Potential buyers could get the company for a bargain right now. Yoox’s shares have fallen about 40 percent this year, leaving them near their lowest valuation since last May, as one of its closest peers, Asos Plc, reduced profit forecasts.
That slump is unwarranted because Yoox has a wider product offering than Asos, more geographic reach and a more affluent consumer base, according to Chiara Rotelli, a Milan-based analyst at Mediobanca SpA. Yoox said yesterday that net sales in the second quarter climbed 15 percent to 111.5 million euros, topping analysts’ estimates.
“This might be the right time for companies to look to acquire a company like Yoox,” said Milton Pedraza, chief executive officer of the Luxury Institute, a New York-based research and consulting firm. “The mass brands understand that luxury is far more profitable and more resilient. For a company to trade up to the luxury or the premium providers in categories, that would be wise right now.”

Bargains and Designers

Amazon has been building a bigger share of the apparel market and started selling Burberry fragrances. Still, it’s known more for bargains than designer dresses. Buying Yoox would give the e-commerce giant a stronger presence in luxury apparel and accessories, where margins are higher, said Neil Doshi, an analyst at CRT.
“It’s ultimately Amazon’s desire to be able to serve anybody anything that they want on their site,” Doshi said by phone. The company “has probably done a pretty good job in the lower to mid-range for apparel. To cover the full, broad spectrum, I think they’d probably want to get into more high-end stuff.”
Sales of luxury goods have been growing faster than the broader retail industry since the U.S. recession as wealthier shoppers, buoyed by rising real-estate values and equity prices, have more money to spend, said Perkins of Retail Metrics.
EBay Inc., the $66 billion online marketplace operator, may also want to expand its designer and luxury offerings, according to Kerry Rice, an analyst at Needham & Co.

Department Stores

Yoox’s focus on e-commerce makes it “very valuable” to existing luxury retailers as well, according to Maureen Hinton, global research director at Conlumino. A department store would be the “perfect owner,” strengthening the potential buyer’s sales channels while preserving Yoox’s independence, she added.
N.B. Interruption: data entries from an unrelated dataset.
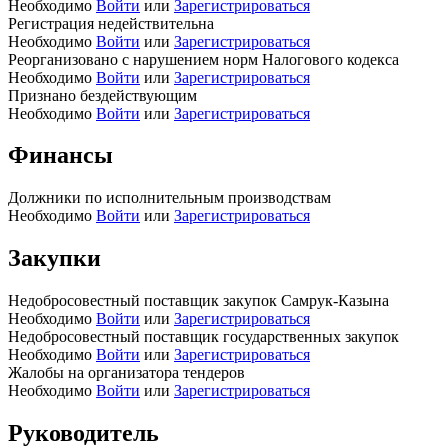
Необходимо
Войти
или
Зарегистрироваться
Регистрация недействительна
Необходимо
Войти
или
Зарегистрироваться
Реорганизовано с нарушением норм Налогового кодекса
Необходимо
Войти
или
Зарегистрироваться
Признано бездействующим
Необходимо
Войти
или
Зарегистрироваться
Финансы
Должники по исполнительным производствам
Необходимо
Войти
или
Зарегистрироваться
Закупки
Недобросовестный поставщик закупок Самрук-Казына
Необходимо
Войти
или
Зарегистрироваться
Недобросовестный поставщик государственных закупок
Необходимо
Войти
или
Зарегистрироваться
Жалобы на организатора тендеров
Необходимо
Войти
или
Зарегистрироваться
Руководитель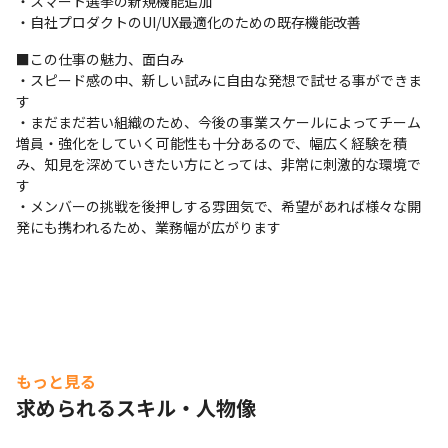
・スマート選挙の新規機能追加

・自社プロダクトのUI/UX最適化のための既存機能改善
■この仕事の魅力、面白み

・スピード感の中、新しい試みに自由な発想で試せる事ができま
す

・まだまだ若い組織のため、今後の事業スケールによってチーム
増員・強化をしていく可能性も十分あるので、幅広く経験を積
み、知見を深めていきたい方にとっては、非常に刺激的な環境で
す

・メンバーの挑戦を後押しする雰囲気で、希望があれば様々な開
発にも携われるため、業務幅が広がります
もっと見る
求められるスキル・人物像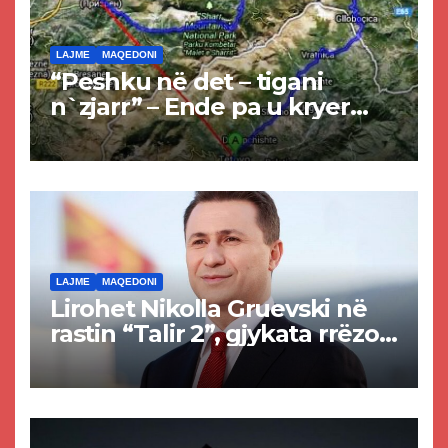
LAJME
MAQEDONI
“Peshku në det – tigani
n`zjarr” – Ende pa u kryer
projekti i tunelit, komuna e
Tetovës nis punimet për
rrugën Tetovë – Prizren
LAJME
MAQEDONI
Lirohet Nikolla Gruevski në
rastin “Talir 2”, gjykata rrëzon
akuzat për ndërtimin e
paligjshëm të selisë së
VMRO-DPMNE-së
Yoox also runs three multi-brand Web stores.
Exane BNP Paribas projects that e-commerce will account for about 40 percent of global luxury expansion in the next five years.
Yoox “is well positioned for this growth, with exposure across different segments of online luxury and unparalleled expertise,” Exane BNP Paribas analyst Luca Solca wrote in a report.

Retail Relationships

Kering SA could be interested in buying Yoox, should the owner of Saint Laurent dresses and Bottega Veneta handbags decide to take its relationship with the company one step further, said Rotelli of Mediobanca. Yoox runs the online operations for most of Kering’s brands.
Cie. Financiere Richemont SA, which last year sought to quash speculation that it was in talks to sell its online fashion retailer Net-a-Porter to Yoox, may instead decide to buy Yoox, said Pedraza of the Luxury Institute. Such a move would enable the Swiss company to take the cost-cutting and revenue benefits of a deal for itself.
Kering may prefer to continue its joint venture rather than acquire Yoox, and Richemont may be content with its Net-a-Porter operations and not want to get bigger in online fashion.
Representatives for San Jose, California-based EBay and Paris-based Kering declined to comment, as did a representative for Richemont.
Still, Yoox sits at the confluence of luxury and e-commerce, and that makes it desirable for both Internet giants and retailers, said Pedraza of the Luxury Institute.
“To me, Yoox is about premium and luxury,” he said. It’s “an extremely attractive candidate for a strategic acquirer.”